CHALLENGE A: What kind of test does the performance consistency section say is used to check whether a drive can reliably sustain performance?

###

Performance Consistency

Our performance consistency test explores the extent to which a drive can reliably sustain performance during a long-duration random write test. Specifications for consumer drives typically list peak performance numbers only attainable in ideal conditions. The performance in a worst-case scenario can be drastically different as over the course of a long test drives can run out of spare area, have to start performing garbage collection, and sometimes even reach power or thermal limits.

In addition to an overall decline in performance, a long test can show patterns in how performance varies on shorter timescales. Some drives will exhibit very little variance in performance from second to second, while others will show massive drops in performance during each garbage collection cycle but otherwise maintain good performance, and others show constantly wide variance. If a drive periodically slows to hard drive levels of performance, it may feel slow to use even if its overall average performance is very high.

###

CHALLENGE B: Show every line of the entries that contains the string "sourdine".

(Extracted data entries)
###

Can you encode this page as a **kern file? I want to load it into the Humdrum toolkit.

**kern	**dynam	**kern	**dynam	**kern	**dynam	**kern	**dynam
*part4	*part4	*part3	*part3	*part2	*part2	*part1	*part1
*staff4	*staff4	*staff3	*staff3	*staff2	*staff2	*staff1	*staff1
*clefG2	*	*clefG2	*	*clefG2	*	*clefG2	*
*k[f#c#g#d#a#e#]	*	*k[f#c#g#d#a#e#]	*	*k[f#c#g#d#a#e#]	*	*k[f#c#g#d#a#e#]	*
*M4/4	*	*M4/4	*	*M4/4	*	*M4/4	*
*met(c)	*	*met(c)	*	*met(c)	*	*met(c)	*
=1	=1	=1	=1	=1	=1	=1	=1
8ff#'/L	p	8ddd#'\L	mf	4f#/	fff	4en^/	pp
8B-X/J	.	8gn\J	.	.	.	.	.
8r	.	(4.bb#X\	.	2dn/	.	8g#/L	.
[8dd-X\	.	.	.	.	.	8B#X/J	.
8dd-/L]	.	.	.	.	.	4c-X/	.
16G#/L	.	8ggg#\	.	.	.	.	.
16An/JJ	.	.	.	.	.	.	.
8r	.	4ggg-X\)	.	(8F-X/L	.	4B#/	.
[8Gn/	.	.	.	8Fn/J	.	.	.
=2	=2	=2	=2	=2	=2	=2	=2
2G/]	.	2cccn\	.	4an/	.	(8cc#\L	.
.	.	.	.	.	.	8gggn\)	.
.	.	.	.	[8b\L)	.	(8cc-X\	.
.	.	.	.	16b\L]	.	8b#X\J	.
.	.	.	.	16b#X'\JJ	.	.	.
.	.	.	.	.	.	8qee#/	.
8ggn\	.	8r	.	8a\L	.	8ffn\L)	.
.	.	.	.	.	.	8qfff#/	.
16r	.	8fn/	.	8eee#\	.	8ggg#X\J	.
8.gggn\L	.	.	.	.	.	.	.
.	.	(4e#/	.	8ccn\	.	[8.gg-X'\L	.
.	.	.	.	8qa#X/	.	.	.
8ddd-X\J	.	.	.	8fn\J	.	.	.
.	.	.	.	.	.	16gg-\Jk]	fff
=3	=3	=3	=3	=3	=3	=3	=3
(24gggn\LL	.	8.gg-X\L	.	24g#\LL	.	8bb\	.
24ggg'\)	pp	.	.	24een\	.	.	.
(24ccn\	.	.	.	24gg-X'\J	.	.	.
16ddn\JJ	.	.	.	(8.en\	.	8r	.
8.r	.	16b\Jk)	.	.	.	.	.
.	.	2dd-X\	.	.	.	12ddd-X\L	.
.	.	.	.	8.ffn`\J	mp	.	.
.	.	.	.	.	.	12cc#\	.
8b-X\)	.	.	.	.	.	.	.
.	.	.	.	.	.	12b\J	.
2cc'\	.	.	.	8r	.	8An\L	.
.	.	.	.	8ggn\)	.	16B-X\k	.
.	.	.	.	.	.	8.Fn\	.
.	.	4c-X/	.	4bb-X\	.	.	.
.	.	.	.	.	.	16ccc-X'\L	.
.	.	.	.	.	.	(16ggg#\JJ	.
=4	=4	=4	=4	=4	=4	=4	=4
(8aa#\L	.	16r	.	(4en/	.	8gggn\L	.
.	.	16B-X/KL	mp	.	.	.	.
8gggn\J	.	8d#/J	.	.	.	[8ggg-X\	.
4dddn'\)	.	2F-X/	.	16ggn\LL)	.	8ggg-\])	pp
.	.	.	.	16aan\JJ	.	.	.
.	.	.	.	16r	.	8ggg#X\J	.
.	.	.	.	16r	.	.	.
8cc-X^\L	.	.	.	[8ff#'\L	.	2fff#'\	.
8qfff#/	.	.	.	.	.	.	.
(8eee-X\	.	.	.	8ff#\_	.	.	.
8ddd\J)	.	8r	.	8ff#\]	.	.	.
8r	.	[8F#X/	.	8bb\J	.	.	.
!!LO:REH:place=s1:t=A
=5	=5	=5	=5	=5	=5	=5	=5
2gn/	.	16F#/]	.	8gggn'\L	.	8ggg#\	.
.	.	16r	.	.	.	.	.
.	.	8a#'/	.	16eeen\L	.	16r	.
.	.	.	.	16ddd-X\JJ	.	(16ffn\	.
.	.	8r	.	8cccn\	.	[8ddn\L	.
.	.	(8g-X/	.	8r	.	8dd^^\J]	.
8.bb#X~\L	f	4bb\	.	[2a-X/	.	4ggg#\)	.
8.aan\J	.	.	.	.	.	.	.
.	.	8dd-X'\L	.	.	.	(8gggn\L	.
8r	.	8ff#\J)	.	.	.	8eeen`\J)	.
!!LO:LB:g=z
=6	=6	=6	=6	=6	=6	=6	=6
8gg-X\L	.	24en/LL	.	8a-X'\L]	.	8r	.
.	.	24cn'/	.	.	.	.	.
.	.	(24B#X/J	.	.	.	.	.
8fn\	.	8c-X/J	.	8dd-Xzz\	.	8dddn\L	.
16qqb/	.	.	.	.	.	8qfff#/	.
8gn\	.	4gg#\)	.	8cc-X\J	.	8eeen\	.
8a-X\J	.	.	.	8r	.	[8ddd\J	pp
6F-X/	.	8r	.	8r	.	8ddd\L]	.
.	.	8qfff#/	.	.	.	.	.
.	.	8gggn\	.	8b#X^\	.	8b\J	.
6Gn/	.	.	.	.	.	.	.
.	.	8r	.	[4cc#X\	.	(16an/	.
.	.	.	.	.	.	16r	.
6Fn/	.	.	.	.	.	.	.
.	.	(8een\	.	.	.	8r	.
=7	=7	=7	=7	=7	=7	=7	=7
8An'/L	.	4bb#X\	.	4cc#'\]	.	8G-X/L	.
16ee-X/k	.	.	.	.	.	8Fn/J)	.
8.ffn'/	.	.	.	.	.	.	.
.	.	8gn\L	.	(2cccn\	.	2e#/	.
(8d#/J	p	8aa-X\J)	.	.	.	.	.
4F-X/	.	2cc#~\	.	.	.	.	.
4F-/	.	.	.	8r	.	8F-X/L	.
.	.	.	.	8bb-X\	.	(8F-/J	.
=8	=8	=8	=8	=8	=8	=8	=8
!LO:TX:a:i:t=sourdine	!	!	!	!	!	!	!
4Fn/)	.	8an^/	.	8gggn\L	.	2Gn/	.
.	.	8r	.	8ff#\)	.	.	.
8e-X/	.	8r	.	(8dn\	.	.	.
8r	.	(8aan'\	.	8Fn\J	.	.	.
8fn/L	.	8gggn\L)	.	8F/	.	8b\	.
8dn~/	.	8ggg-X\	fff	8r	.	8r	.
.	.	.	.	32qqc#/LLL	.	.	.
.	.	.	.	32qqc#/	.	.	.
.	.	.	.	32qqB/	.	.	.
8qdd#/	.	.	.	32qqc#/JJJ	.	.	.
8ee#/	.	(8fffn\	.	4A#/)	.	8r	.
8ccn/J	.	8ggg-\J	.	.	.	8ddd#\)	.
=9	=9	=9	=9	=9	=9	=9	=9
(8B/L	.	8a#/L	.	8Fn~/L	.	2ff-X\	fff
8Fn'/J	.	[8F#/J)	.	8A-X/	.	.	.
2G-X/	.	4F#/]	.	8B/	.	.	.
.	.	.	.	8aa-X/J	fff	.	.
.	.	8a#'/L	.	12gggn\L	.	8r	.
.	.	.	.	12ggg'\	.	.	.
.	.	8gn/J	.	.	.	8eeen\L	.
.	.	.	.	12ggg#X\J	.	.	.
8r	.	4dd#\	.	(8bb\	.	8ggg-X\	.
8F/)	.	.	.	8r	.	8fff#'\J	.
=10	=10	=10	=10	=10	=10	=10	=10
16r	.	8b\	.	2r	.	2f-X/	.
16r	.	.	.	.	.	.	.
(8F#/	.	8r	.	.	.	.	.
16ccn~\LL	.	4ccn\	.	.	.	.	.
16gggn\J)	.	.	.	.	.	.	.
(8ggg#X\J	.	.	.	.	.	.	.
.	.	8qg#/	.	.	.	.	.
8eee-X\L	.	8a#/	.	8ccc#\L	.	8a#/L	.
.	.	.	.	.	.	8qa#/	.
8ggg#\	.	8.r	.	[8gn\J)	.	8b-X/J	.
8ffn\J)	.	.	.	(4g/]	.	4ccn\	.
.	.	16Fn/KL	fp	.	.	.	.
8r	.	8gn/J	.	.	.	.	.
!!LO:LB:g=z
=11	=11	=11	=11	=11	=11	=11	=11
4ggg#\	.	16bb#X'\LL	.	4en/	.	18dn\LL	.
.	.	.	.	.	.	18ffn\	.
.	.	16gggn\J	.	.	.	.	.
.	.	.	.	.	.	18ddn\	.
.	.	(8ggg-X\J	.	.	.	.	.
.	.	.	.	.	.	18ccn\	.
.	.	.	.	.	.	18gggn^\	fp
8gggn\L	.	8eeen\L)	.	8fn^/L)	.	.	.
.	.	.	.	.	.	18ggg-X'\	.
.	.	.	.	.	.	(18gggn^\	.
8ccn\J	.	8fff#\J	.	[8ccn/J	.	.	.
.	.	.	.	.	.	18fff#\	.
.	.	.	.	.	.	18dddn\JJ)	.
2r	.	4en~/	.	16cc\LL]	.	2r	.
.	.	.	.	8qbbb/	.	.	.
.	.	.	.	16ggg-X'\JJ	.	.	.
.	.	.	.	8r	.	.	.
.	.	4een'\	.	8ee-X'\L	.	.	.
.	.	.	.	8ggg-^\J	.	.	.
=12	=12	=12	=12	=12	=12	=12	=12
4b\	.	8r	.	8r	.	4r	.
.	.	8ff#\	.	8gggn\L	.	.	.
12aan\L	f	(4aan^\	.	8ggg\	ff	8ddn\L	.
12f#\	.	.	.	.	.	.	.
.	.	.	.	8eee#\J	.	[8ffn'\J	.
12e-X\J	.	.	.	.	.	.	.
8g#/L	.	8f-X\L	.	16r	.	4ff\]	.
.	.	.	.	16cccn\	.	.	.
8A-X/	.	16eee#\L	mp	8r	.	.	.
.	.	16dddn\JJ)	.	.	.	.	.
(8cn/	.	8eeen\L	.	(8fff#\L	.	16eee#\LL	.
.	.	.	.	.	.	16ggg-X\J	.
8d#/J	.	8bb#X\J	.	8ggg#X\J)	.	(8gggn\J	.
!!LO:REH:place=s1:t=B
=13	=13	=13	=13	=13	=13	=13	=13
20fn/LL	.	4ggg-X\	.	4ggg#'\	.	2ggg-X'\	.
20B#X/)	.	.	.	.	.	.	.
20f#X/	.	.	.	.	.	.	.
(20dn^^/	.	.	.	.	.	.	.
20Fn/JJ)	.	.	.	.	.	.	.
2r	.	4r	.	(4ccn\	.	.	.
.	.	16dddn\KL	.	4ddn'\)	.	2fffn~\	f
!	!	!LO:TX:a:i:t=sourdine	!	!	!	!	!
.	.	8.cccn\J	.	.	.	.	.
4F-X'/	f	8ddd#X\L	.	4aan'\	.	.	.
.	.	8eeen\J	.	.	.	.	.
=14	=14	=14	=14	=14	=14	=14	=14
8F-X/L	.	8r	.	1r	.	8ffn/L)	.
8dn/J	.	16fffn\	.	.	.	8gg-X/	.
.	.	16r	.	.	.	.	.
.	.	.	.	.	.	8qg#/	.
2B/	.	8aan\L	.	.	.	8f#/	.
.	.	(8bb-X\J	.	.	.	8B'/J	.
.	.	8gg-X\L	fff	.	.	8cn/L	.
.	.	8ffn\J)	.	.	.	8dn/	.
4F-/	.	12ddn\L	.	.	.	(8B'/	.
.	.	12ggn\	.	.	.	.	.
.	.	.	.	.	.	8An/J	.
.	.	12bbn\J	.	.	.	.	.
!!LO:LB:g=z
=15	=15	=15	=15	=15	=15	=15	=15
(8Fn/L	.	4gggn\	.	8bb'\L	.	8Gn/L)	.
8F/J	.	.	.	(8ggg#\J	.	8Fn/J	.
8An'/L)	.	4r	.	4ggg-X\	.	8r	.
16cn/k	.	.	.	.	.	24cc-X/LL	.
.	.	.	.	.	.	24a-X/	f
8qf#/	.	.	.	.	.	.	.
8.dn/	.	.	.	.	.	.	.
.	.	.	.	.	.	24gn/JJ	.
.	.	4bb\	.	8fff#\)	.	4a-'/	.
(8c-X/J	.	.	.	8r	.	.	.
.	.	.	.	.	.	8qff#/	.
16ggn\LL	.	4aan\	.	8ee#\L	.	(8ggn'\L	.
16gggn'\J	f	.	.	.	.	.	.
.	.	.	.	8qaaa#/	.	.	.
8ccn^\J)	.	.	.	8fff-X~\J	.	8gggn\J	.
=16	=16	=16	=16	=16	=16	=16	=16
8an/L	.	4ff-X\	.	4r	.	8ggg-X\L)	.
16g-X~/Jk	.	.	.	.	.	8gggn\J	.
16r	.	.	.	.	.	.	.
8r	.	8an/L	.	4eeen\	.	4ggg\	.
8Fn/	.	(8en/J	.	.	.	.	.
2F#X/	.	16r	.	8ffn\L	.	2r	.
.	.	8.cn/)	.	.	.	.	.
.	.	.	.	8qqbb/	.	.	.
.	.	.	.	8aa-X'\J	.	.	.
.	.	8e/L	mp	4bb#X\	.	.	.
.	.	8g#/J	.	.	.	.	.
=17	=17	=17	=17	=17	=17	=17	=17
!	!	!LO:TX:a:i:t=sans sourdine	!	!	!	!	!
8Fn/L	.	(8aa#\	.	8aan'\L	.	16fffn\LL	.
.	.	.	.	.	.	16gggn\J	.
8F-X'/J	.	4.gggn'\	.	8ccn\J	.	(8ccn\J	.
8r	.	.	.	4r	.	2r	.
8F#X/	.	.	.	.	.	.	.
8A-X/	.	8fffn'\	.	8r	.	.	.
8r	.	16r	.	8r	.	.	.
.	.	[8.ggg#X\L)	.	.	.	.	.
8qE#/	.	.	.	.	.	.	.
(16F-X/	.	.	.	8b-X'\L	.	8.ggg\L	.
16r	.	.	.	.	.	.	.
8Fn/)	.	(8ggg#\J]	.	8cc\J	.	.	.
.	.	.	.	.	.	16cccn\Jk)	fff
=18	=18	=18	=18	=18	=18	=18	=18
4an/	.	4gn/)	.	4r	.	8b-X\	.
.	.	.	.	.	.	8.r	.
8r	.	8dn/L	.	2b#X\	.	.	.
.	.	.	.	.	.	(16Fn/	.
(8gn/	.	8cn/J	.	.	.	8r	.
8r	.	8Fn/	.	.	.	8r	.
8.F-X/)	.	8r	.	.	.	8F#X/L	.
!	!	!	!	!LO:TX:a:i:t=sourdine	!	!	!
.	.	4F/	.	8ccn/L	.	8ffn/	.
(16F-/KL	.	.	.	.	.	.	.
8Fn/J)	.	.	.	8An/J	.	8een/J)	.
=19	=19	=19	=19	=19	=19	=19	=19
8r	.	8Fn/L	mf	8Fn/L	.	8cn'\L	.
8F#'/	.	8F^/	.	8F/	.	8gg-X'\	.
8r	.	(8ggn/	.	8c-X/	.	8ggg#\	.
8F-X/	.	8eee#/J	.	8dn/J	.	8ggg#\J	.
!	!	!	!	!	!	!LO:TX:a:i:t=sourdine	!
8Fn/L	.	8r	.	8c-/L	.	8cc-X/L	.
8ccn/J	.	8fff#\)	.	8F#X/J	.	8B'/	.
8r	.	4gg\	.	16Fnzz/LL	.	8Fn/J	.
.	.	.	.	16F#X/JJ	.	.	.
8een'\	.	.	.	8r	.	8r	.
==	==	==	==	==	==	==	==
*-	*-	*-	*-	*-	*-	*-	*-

###

EXERCISE RESPONSE A: A long-duration random write test.

EXERCISE RESPONSE B:
!LO:TX:a:i:t=sourdine	!	!	!	!	!	!	!
!	!	!LO:TX:a:i:t=sourdine	!	!	!	!	!
!	!	!LO:TX:a:i:t=sans sourdine	!	!	!	!	!
!	!	!	!	!LO:TX:a:i:t=sourdine	!	!	!
!	!	!	!	!	!	!LO:TX:a:i:t=sourdine	!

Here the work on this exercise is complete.